▸ TASK OBJECTIVE: Throughout the listing that follows, find each line with the word "Profundidade" and copy it.

Segment Start: ENTRIES PROVIDED

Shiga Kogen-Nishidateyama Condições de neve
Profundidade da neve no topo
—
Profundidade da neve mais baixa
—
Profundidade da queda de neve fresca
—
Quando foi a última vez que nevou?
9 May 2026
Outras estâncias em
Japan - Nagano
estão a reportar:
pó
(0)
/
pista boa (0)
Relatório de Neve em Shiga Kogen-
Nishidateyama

Segment End: ENTRIES PROVIDED
Segment Start: ENTRIES PROVIDED

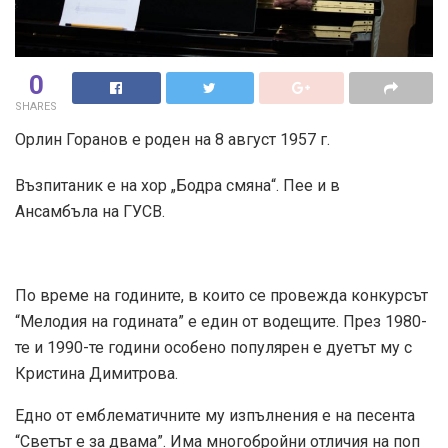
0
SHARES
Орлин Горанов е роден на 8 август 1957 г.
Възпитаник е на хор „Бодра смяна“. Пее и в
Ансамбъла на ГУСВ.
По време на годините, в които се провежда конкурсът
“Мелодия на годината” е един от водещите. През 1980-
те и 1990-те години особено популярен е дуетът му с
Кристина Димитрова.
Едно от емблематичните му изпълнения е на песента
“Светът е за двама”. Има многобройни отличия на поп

Segment End: ENTRIES PROVIDED
Segment Start: ENTRIES PROVIDED

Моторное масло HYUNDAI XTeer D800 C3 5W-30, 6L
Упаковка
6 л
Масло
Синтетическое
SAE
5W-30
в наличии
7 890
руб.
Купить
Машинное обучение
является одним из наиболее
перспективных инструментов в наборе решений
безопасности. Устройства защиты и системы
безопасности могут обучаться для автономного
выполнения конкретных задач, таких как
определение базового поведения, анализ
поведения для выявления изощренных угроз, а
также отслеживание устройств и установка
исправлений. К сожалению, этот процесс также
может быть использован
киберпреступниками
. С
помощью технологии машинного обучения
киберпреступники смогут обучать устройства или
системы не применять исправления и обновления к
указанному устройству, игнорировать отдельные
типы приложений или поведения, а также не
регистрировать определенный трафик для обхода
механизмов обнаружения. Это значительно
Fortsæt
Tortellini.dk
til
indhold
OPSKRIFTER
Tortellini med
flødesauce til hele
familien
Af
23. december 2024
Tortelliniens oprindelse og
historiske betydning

Segment End: ENTRIES PROVIDED

▸ RESULT OF THIS EXERCISE:
Profundidade da neve no topo
Profundidade da neve mais baixa
Profundidade da queda de neve fresca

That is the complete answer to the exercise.